Hub Cyber Security addresses this with technologies called secure enclaves and confidential computing. The basic idea is that sensitive data should be processed inside a cryptographically protected zone where even the operating system and the company running the servers cannot see the data. Think of it as a locked box inside a computer where calculations happen in secret. The data goes in encrypted, gets processed, and comes out encrypted. The servers running the box never see the unencrypted contents.
This is not a new idea in academic cryptography, but making it practical and fast enough for real business use is hard engineering. Hub’s platform attempts to make confidential computing accessible to companies that are not quantum researchers or military agencies.
The stack: software and hardware
Hub’s product suite includes both software platforms and specialized hardware. On the software side, the company offers solutions for protecting data as it moves through cloud systems, securing machine learning models, and building what it calls a secured data fabric — essentially a cryptographic network that lets sensitive data flow between systems while remaining encrypted throughout.
On the hardware side, Hub works with partners to build secure processing units and hardware accelerators that can encrypt and decrypt data faster than a general-purpose processor, making confidential computing economical at scale. This hardware-software combination is important because confidential computing is expensive in terms of processing overhead. Without hardware acceleration, it can be too slow for time-sensitive applications.
The company sells to two main customer types: large enterprises in finance, healthcare, and government, and cloud providers who want to offer confidential computing as a service to their own customers. This enterprise-software model means long sales cycles, complex integrations, and high switching costs once a customer is running your platform.
The competitive landscape
Hub competes against several categories of rivals. There are large software companies like Microsoft and Google that have built confidential-computing features into their cloud platforms. There are security infrastructure firms like those that build firmware and hardware security modules. And there are smaller startups working on encrypted databases or privacy-preserving computation.
What separates Hub from many competitors is its focus on the hardware layer and its partnerships with chipmakers. The company works closely with processors like those from Intel and others that have hardware security features built in. That partnership model gives Hub an advantage over purely software solutions, because hardware-accelerated encryption is orders of magnitude faster than purely algorithmic approaches. But it also creates a weakness: if the hardware partners change their roadmaps or decide to build out their own software layers, Hub’s value proposition becomes less distinct.
The regulatory environment also shapes competition. As privacy regulations like GDPR and others increasingly demand that sensitive data be protected even from system administrators and cloud providers, demand for confidential computing grows. Hub is positioned to benefit from that trend, but so are all the large technology companies that can afford to build similar features themselves.
The business and its stresses
Hub is a relatively young public company. It went public through a merger with a blank-check company, and like many companies in that structure, it has faced investor scrutiny and volatile trading. The company operates with a smaller revenue base than many software peers, which means it has less margin for error and needs to prove that its enterprise customers are satisfied and that the business can scale.

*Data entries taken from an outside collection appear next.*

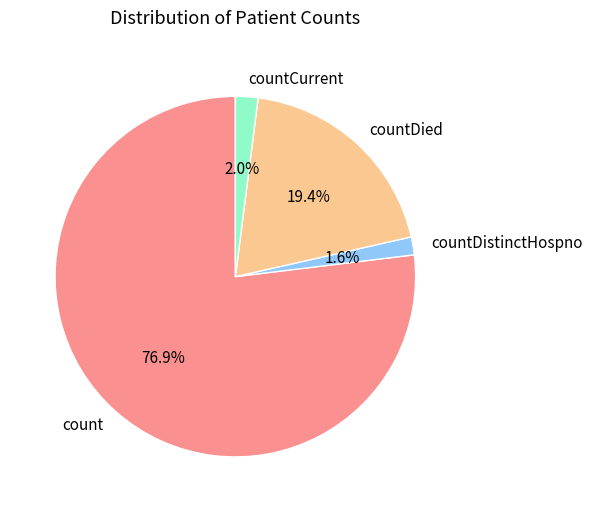

How many slices are in this pie chart?

4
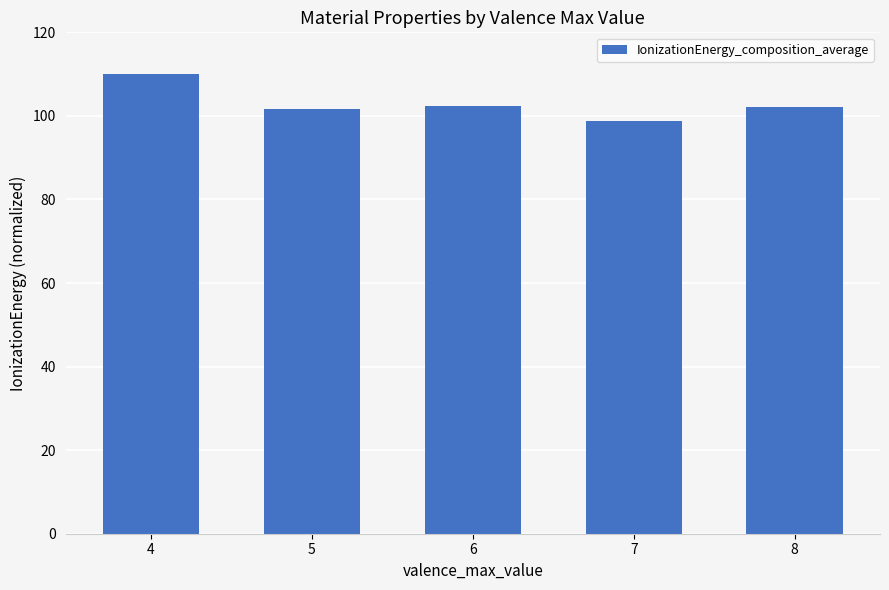

Is it true that the value at 7 is 54.0?

False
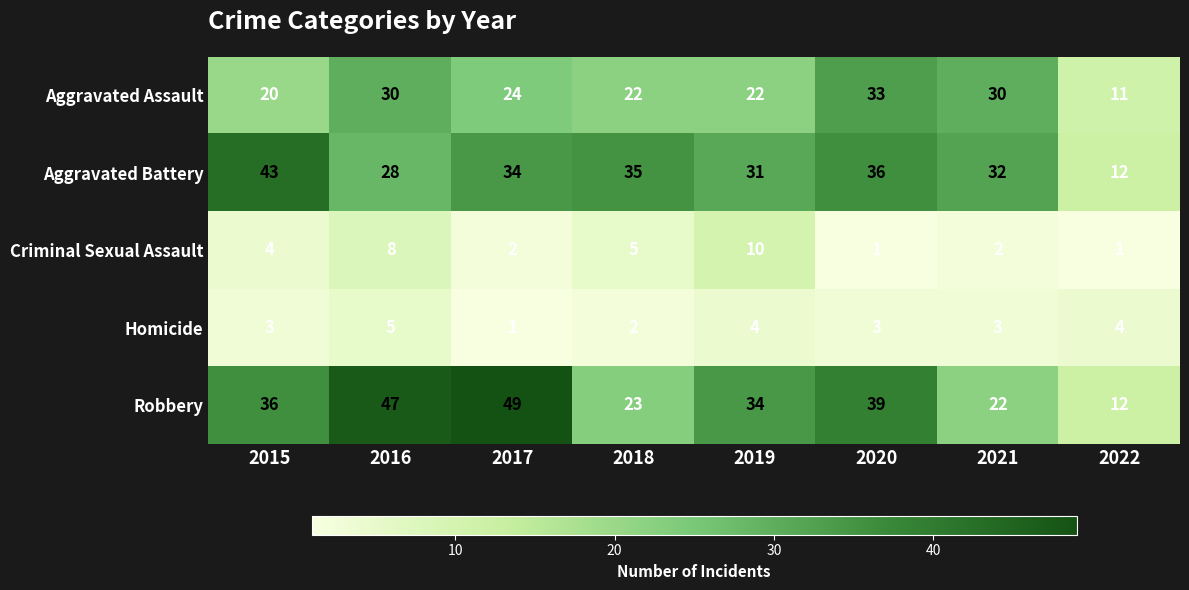

Which series has the largest total across all categories?

Robbery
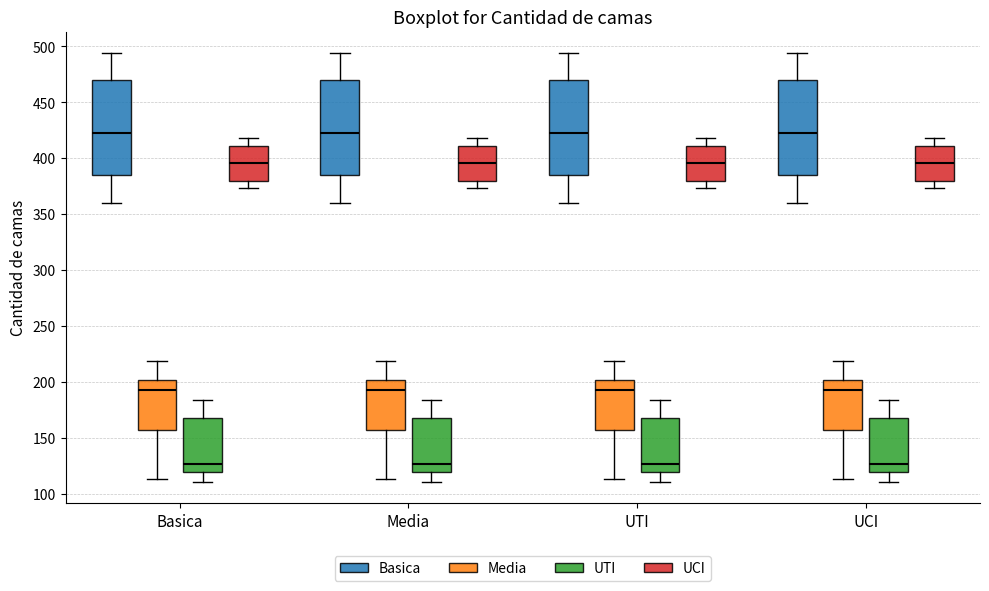

Where is the lower edge of the box for Basica (Basica) on the y-axis? The values are not printed on the chart, so give them approximately, as read against the axis.

385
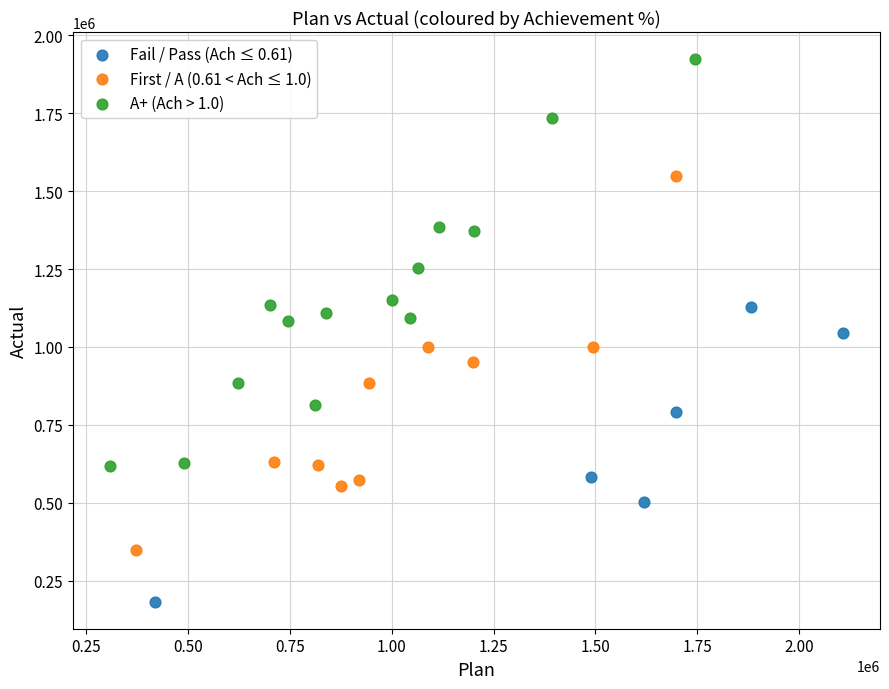

Which series reaches the maximum Y coordinate?

A+ (Ach > 1.0)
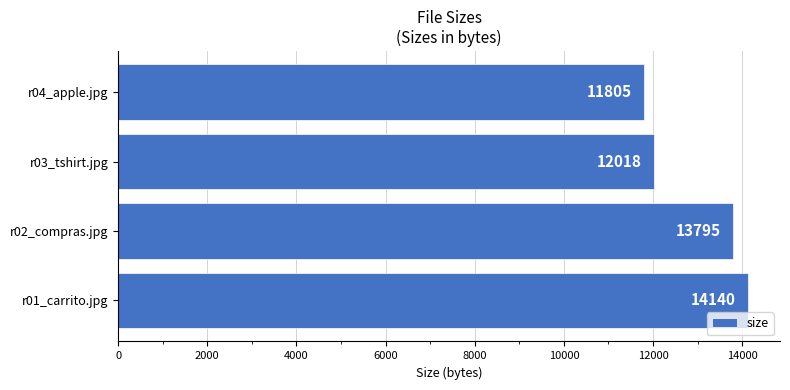

Does the chart contain any negative values?

No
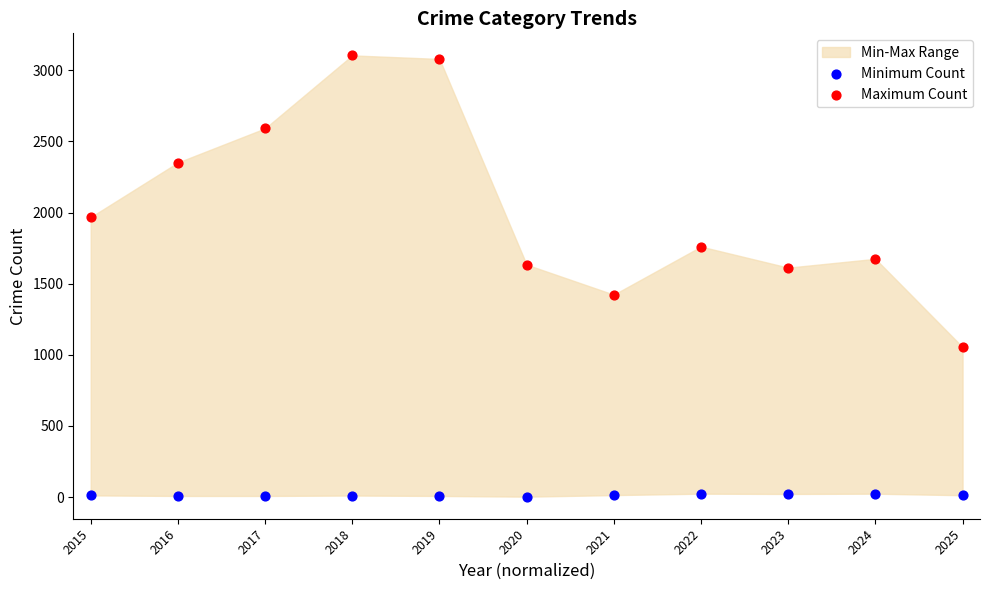

What is the total value across all series at 2021?

1437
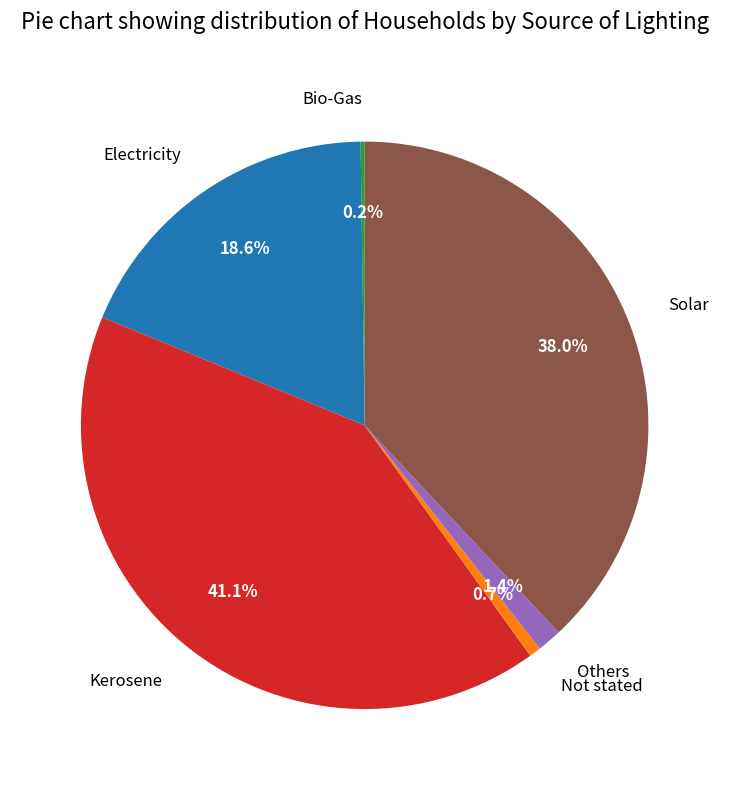

Which slice is the largest?

Kerosene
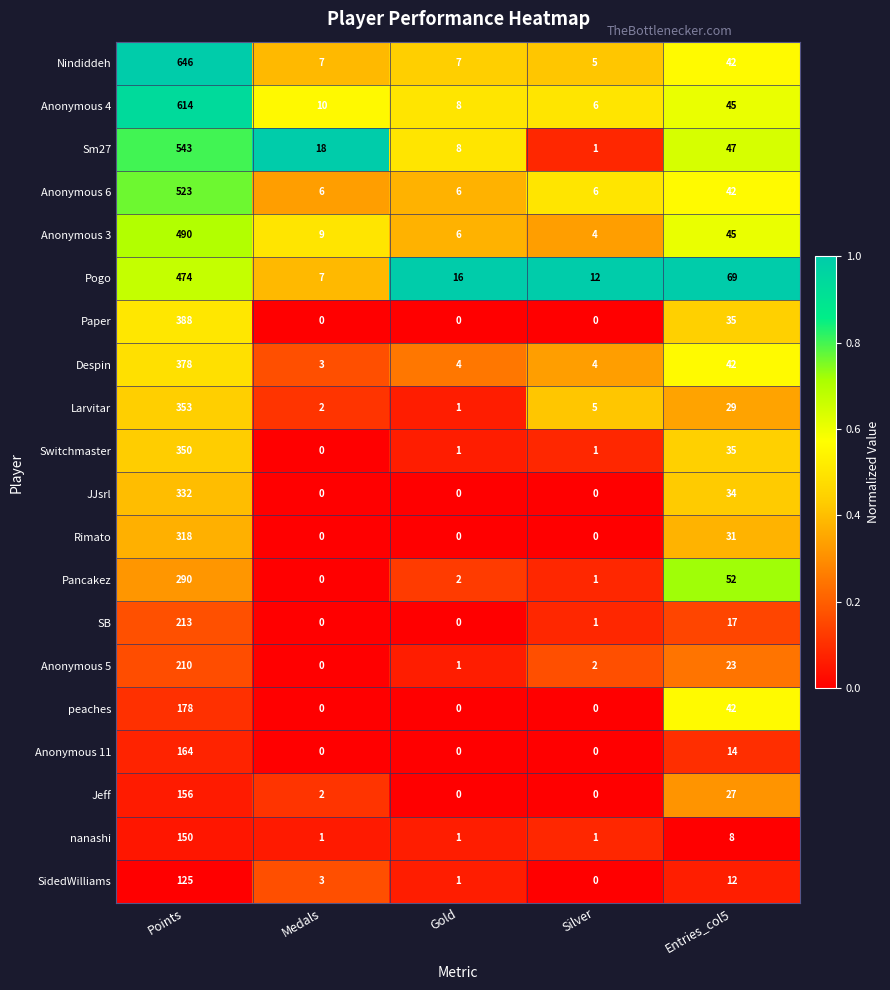

Count the number of categories in the chart.

5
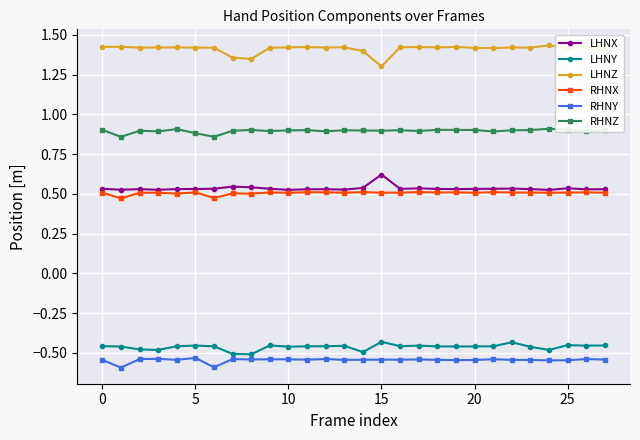

Does the chart have visible grid lines?

Yes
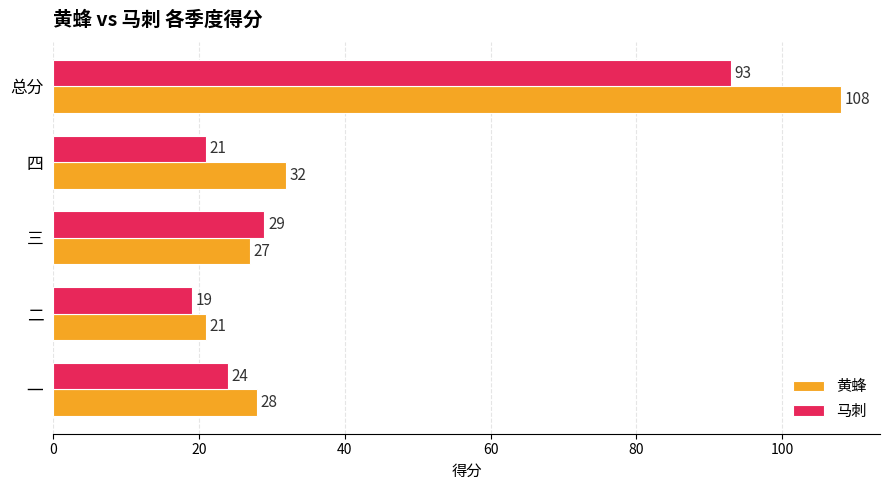

Is the value of 马刺 at 总分 greater than the value of 黄蜂 at 四?

Yes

One stress is the long sales cycle inherent in security infrastructure software. You cannot upgrade your data protection architecture every quarter; security decisions are made carefully and last for years. This means Hub’s revenue is lumpy — a big contract win can be followed by a long period of slower new business. The company also needs to invest heavily in research and development to stay ahead of emerging threats and to support the rapid evolution of hardware security features.
Another challenge is execution risk. Confidential computing is a technically complex field, and implementation problems or security flaws in Hub’s code could damage customer trust irreparably. The company has to maintain world-class engineering to survive in this space.
How to research Hub Cyber Security
Investors tracking Hub should look at the company’s 20-F annual filings (it is a foreign private issuer, filing with the SEC in the name HUB Security Ltd.). Watch for quarterly updates on enterprise customer wins and retention. Key metrics include the size of average customer contracts, the length of customer relationships, and the mix of revenue from recurring subscriptions versus one-time professional services.
Hub’s technical partnerships and hardware roadmap matter too. If the company is deepening relationships with major processor makers or securing partnerships with large cloud providers, that signals growth opportunity. Conversely, if competing confidential-computing technologies start gaining share, Hub’s moat erodes.
The cybersecurity market is competitive and fast-moving. Hub Cyber Security is a small player in a large space, betting that its focus on confidential computing will win customers faster than it loses them to larger rivals with bigger budgets and established platforms. That is a credible strategy if the company can keep winning enterprise deals and avoid the execution stumbles that have derailed other security startups.